I am looking at buying an old Mom and Pop store. Owners retiring. Its currently auto parts/repair. My idea is to convert it to a small engine/saw/trimmer/mower shop. I would like to go with Stihl as my franchise.
Does anyone know what kind of $$ you are looking at? The nearest dealer is 15 miles from it, so I think I have good odds with Stihl. Any insight would be much appreciated.


----------



## lxt (Jun 19, 2007)

Good Luck!! My father had a shop for years, did all of Davey & Asplundh`s work, saws, chippers, chains ETC.... Stihl can be picky from what I understand.

however I know dealers operating out of trailers, go figure!! either way you will probably need around $5-10,000.00

good luck 

LXT.....................


----------



## beowulf343 (Jun 19, 2007)

lxt said:


> Good Luck!! My father had a shop for years, did all of Davey & Asplundh`s work, saws, chippers, chains ETC.

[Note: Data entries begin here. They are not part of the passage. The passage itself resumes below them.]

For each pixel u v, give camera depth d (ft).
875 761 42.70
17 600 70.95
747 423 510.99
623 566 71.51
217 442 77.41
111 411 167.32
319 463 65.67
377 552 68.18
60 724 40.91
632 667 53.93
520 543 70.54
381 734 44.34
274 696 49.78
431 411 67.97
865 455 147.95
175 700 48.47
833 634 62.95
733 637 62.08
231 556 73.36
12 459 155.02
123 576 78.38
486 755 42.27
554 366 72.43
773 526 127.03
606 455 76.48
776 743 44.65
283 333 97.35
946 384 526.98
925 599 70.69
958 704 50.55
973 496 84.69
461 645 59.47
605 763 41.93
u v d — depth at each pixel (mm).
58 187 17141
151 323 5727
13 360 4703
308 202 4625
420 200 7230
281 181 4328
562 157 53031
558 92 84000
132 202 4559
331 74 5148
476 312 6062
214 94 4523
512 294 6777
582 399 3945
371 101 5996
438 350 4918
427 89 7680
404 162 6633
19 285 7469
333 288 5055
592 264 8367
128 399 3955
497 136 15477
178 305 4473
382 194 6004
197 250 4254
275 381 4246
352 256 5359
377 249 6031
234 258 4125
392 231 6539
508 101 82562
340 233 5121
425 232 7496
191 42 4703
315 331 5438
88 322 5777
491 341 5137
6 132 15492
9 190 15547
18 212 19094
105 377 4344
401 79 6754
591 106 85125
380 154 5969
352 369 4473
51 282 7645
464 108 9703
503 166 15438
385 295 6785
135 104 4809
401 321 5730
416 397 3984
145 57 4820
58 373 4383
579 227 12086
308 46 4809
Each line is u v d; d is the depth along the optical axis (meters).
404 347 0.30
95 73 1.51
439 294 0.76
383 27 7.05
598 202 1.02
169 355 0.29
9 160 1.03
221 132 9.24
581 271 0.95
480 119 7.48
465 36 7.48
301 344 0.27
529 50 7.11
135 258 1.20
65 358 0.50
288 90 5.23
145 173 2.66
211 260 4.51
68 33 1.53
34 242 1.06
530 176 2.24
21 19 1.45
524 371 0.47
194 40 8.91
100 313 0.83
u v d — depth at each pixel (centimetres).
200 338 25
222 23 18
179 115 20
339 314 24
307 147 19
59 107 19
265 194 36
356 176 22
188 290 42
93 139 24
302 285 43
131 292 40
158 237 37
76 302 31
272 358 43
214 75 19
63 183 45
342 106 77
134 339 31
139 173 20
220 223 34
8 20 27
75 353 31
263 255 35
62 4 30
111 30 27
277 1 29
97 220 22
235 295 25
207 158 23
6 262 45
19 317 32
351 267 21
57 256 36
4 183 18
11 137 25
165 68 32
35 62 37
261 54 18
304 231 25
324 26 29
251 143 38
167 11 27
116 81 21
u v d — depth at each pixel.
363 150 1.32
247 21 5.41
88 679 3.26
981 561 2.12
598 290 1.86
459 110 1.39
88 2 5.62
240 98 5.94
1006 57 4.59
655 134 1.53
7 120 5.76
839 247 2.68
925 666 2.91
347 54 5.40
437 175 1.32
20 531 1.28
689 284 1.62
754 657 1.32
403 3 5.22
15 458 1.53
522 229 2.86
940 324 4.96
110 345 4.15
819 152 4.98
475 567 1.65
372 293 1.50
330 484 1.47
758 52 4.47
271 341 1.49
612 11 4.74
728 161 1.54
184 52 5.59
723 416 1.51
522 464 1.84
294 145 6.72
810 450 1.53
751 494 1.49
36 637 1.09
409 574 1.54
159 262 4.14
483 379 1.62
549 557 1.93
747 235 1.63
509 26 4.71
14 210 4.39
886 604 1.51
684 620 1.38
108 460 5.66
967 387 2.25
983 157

ALL of davey's and asplundh's work?? Where was this shop located, because i never remember having to take our saws or chippers to one specific shop.

Lol-just busting on ya man. If he did even some of asplundh's work he was a busy man. I've never seen guys rougher on equipment.


----------



## lxt (Jun 19, 2007)

maybe I should re-word that, he did all of Davey & Asplundhs equipment in our area, Pittsburgh region also did work for Lewis tree, depending on what company got the contract for the utility.

LXT...............


----------